Planets visible to the naked eye - December 16, 2019

  • Planétarium Rio Tinto Alcan
Photo: Sophie Desrosiers
Planets visible to the naked eye

From December 16 to 30, 2019

Mercury is currently in the morning sky, but is too close to the sun to be easily visible. The tiny planet passes on the far side of the sun (superior conjunction) on January 10, and will gradually reappear a couple of weeks later, low in the west-southwest after sunset.

Venus is the dazzling Evening Star that shines in the southwest shortly after sunset and until it sets after 6:30 p.m.

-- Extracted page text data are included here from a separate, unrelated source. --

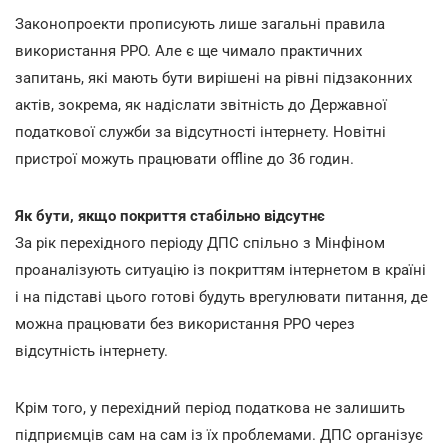
Законопроекти прописують лише загальні правила
використання РРО. Але є ще чимало практичних
запитань, які мають бути вирішені на рівні підзаконних
актів, зокрема, як надіслати звітність до Державної
податкової служби за відсутності інтернету. Новітні
пристрої можуть працювати offline до 36 годин.
Як бути, якщо покриття стабільно відсутнє
За рік перехідного періоду ДПС спільно з Мінфіном
проаналізують ситуацію із покриттям інтернетом в країні
і на підставі цього готові будуть врегулювати питання, де
можна працювати без використання РРО через
відсутність інтернету.
Крім того, у перехідний період податкова не залишить
підприємців сам на сам із їх проблемами. ДПС організує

On December 28 at dusk, the thin crescent moon will hang just 3 degrees below Venus.

Mars emerges above the east-southeast horizon around 5:00 a.m., more than 2 ½ hours before sunrise. Look for the Red Planet at the crack of dawn, before the sky becomes too bright. On December 23, at dawn, the thin crescent Moon hangs 5 degrees to the lower left of the Red Planet.

Jupiter is now too close to the sun’s glare and cannot be seen. The Giant Planet passes behind the Sun (conjunction) on December 27, and will reappear at dawn during the second half of January.

Saturn is getting closer to the setting Sun and becomes increasingly difficult to see at dusk, very low in the southwest. The Ringed Planet becomes lost in the glare of sunset during the last days of December. Saturn will pass behind the Sun (conjunction) on January 13, and will reappear at dawn in February.